I roll my eyes and sigh, "I am awake, how amazing that you noticed that!" He moves closer to my bed and towers above me.

"That's some strong talk from someone who's been kidnapped and still has to rely on us to stay alive. I'd tone it down a whole lot if I were you."

I smirk, "Well, you still need me alive to get to Sherlock and my dad.

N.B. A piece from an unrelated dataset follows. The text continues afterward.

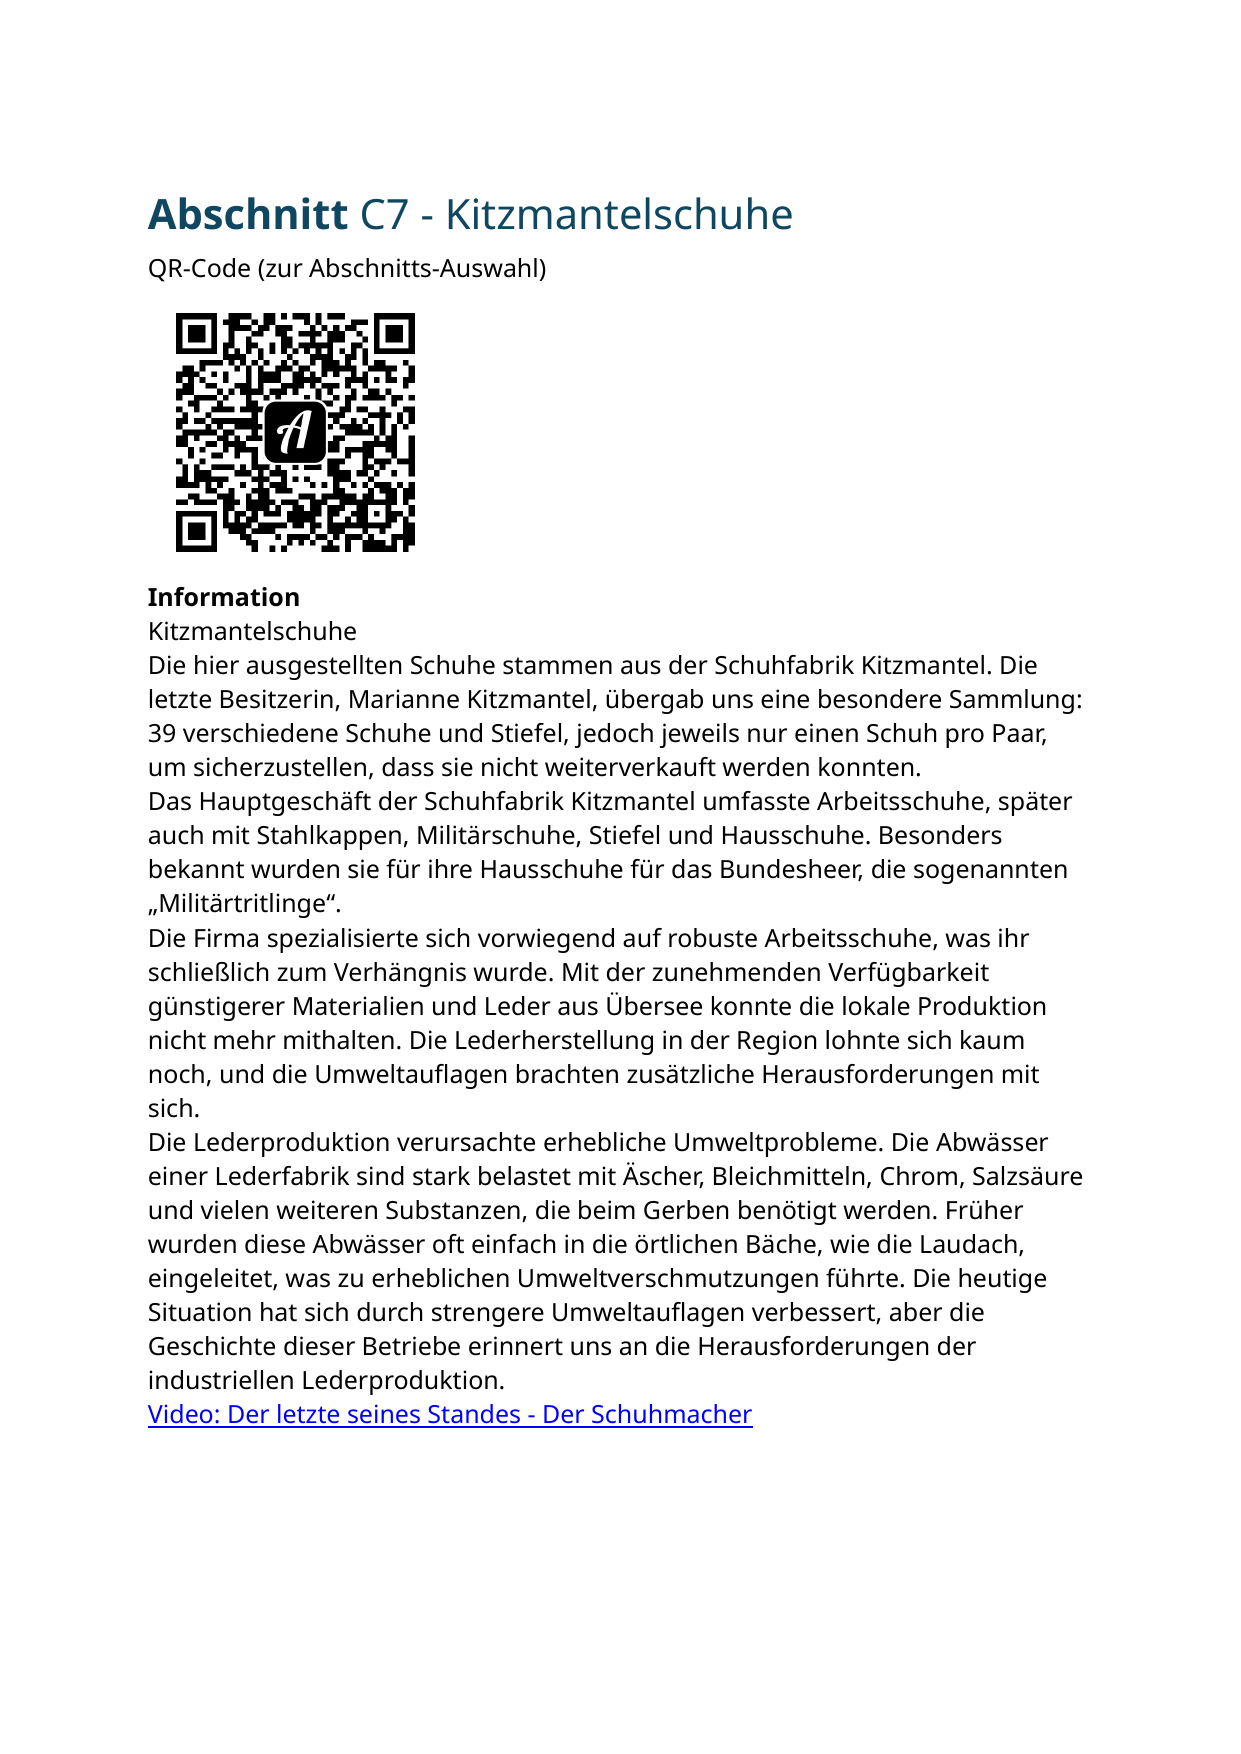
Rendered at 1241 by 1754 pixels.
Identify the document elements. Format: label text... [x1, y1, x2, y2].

So you can't hurt me now, can you."

Sebastian's expression turned sour for a moment but then he grinned just as devilish as James can, "But darling, that I can't kill you doesn't mean I can't hurt you…" As I gasp he walks back towards the door but stops right before leaving. "Right, James said he advises you to stay in your room tonight, if you don't there will be consequences, for both you and me so I'd better stay there." And with that, he left.

As Sebastian walks out of my room, my head starts running off in many different directions, why would James want me to stay in my room? Why would there be consequences for him as well? And will Sherlock get my message?